The Russian state-controlled energy company Gazprom wants to be known in Europe as a serious business partner capable of providing a stable supply of gas.
But back home in Russia, the gas giant plays a different role.
Here, Gazprom owns the nationwide network NTV, which conducts systematic media attacks on diplomats representing the European countries, alongside Russian civil society activists.
Smear documentary
A smear documentary broadcast by NTV on 8 November manipulated Russian audiences to see conspiracies against their country in contacts between foreign diplomats and Russian civil society activists.
The report centered around an event in Moscow, which NTV tried to give an air of secrecy by incorrectly calling it “unannounced”.
International programmes allowing Russian journalists and activists to study abroad were presented as initiatives for “Western influence agents” promoting “anti-Russian” activities aiming a “destabilising Russia”.
Russian human rights defenders were accused by NTV of betraying their country; European and American diplomats were presented as their “curators”.
Footage from inside the event was mixed with footage showing diplomats leaving it and being aggressively approached by NTV employees. The authors of the reportage also mentioned the countries of origin and the names of individual diplomats.
An emblem of manipulations
NTV has become an emblem of such manipulative media attacks.
In January 2018, the channel conducted a similar attack on European and US diplomats and Russian human rights defenders with use of misleading information.
NTV has conducted covert operations in order to obtain video and audio recordings and expose named individuals at closed meetings as well as in private, in some cases even in intimate situations.

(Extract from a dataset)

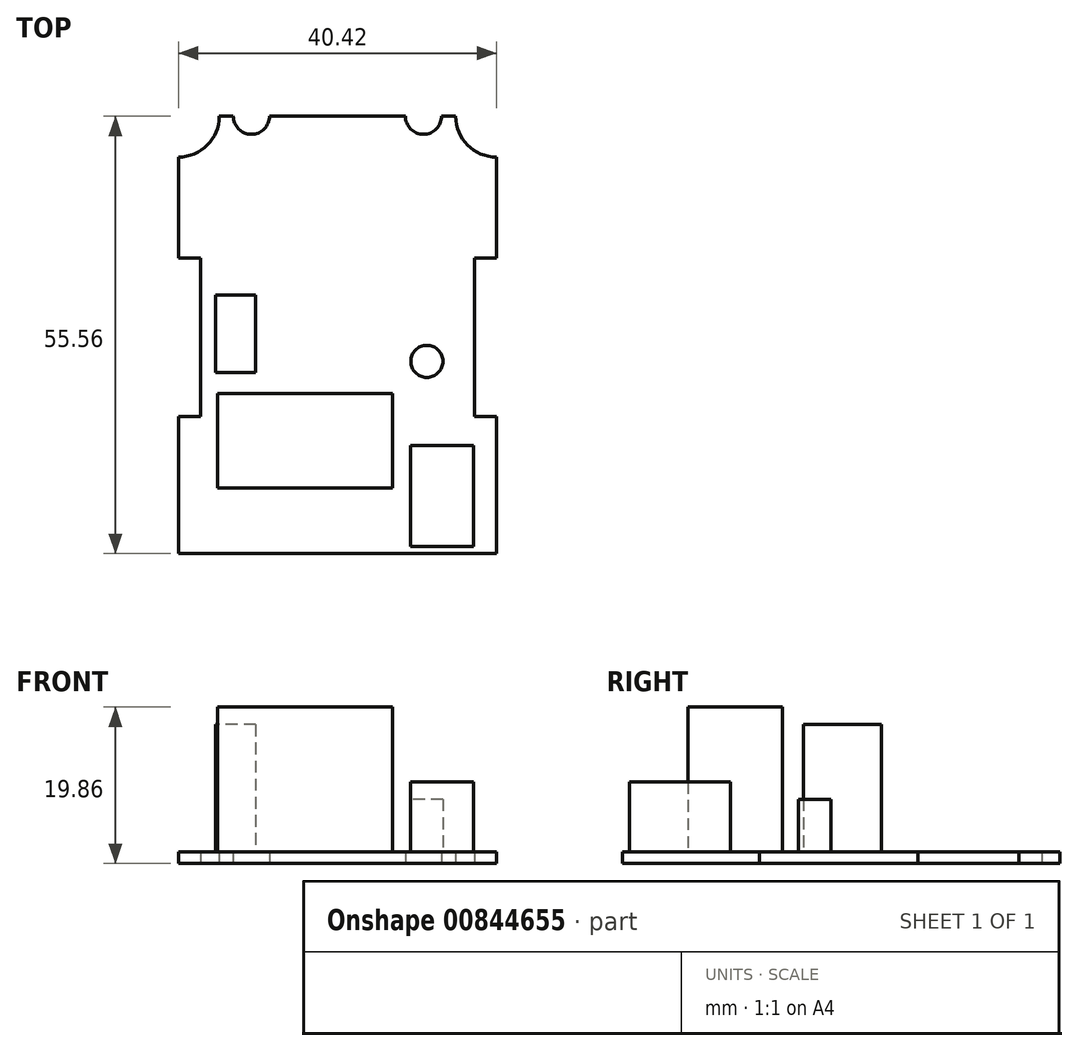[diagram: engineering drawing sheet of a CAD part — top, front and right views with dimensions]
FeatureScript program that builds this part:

NTV’s manipulations of Russian audiences have even gone as far as to hiring an actor to pretend to be a citizen in a news report.
Gazprom’s TV channel is also on the radar of the UK’s broadcasting watchdog, Ofcom, which earlier this year found NTV in “serious failure of compliance with impartiality rules”.
Doing dirty jobs for the Kremlin
Gazprom’s willingness to do dirty media jobs for the Kremlin became particularly evident in 2012. In a production which is now seen as classical for its ruthlessness, “The Anatomy of Protest”, the targets of manipulations and secret recordings were Russian opposition activists.
The direct tie between the Kremlin and NTV’s editorial line is well known: Russian journalists have described how NTV executives attend weekly meetings, during which the Kremlin hands out instructions for the media narrative.
NTV does not shy away from having a correspondent permanently working in Brussels with a press accreditation at the EU institutions.